The G-7 finance ministers and central bank chiefs said they would discuss ways to prevent what they are calling “economic coercion” by China. That drew sharp retorts from Beijing.
China is a victim of economic coercion, Chinese Foreign Ministry spokesperson Wang Wenbin said Friday.
“If any country should be criticized for economic coercion, it should be the United States. The U.S. has been overstretching the concept of national security, abusing export controls and taking discriminatory and unfair measures against foreign companies,” Wang said in a routine news briefing.
China accuses Washington of hindering its rise as an increasingly affluent, modern nation through trade and investment restrictions that U.S. Treasury Secretary Janet Yellen said were narrowly targeted to protect American economic security.
Asked what G-7 countries mean by trying to prevent “economic coercion," namely by China, Yellen cited trade actions by Beijing against Australia as one example.
“We in the G-7 share a common concern with this kind of activity and are looking to see what we can try to do to try to counter this kind of behavior,” she said.
China's relations with the 27-nation European Union, which is also a member of the G-7, have also been frayed by friction over trade and over its tacit support for Russia.

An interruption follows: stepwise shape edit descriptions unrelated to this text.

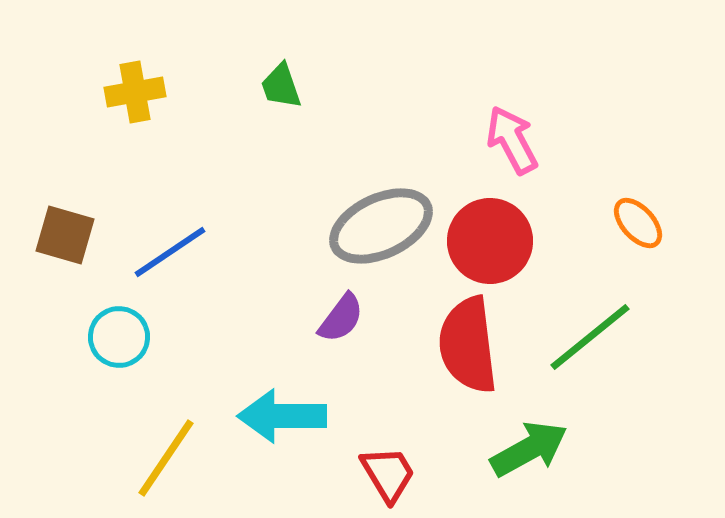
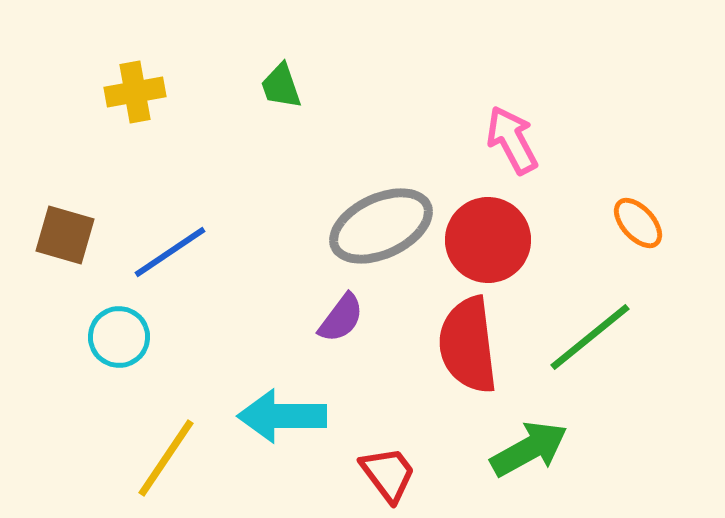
red circle: moved 2 px left, 1 px up
red trapezoid: rotated 6 degrees counterclockwise
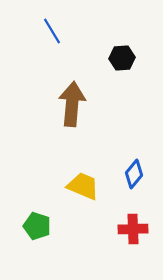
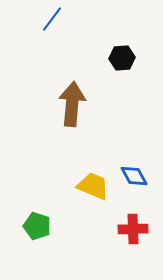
blue line: moved 12 px up; rotated 68 degrees clockwise
blue diamond: moved 2 px down; rotated 68 degrees counterclockwise
yellow trapezoid: moved 10 px right
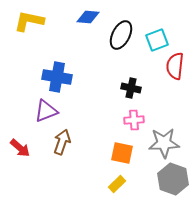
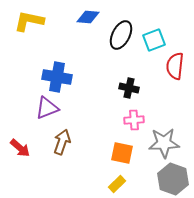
cyan square: moved 3 px left
black cross: moved 2 px left
purple triangle: moved 1 px right, 3 px up
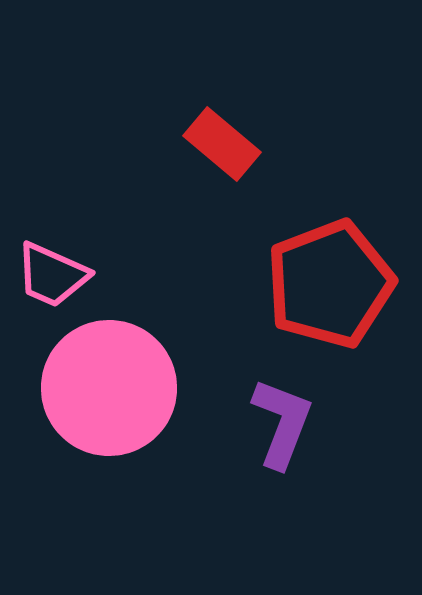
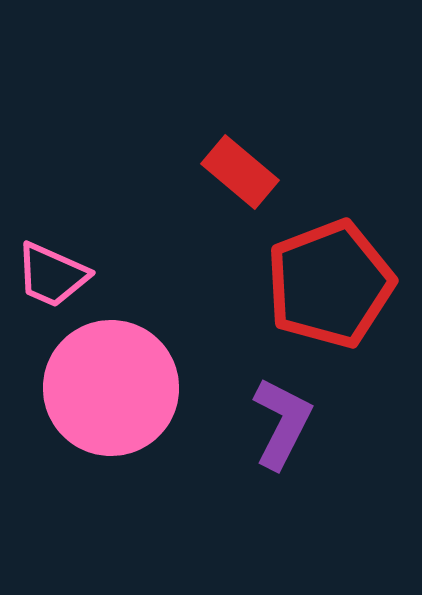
red rectangle: moved 18 px right, 28 px down
pink circle: moved 2 px right
purple L-shape: rotated 6 degrees clockwise
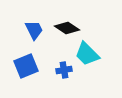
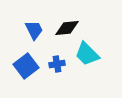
black diamond: rotated 40 degrees counterclockwise
blue square: rotated 15 degrees counterclockwise
blue cross: moved 7 px left, 6 px up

The G-7 financial chiefs also discussed ways to prevent countries from skirting sanctions against Moscow meant to hinder its ability to continue the war.
Their broader responsibility is to help guide the world economy toward a sustained recovery from the pandemic while cooling inflation that surged to multi-decade highs in the past year.
The collapses of Silicon Valley Bank and other lenders stemmed largely from the pressure of interest rate hikes that, by making borrowing more expensive, are designed to slow business activity and rein in surging prices.
Associated Press journalist Haruka Nuga contributed.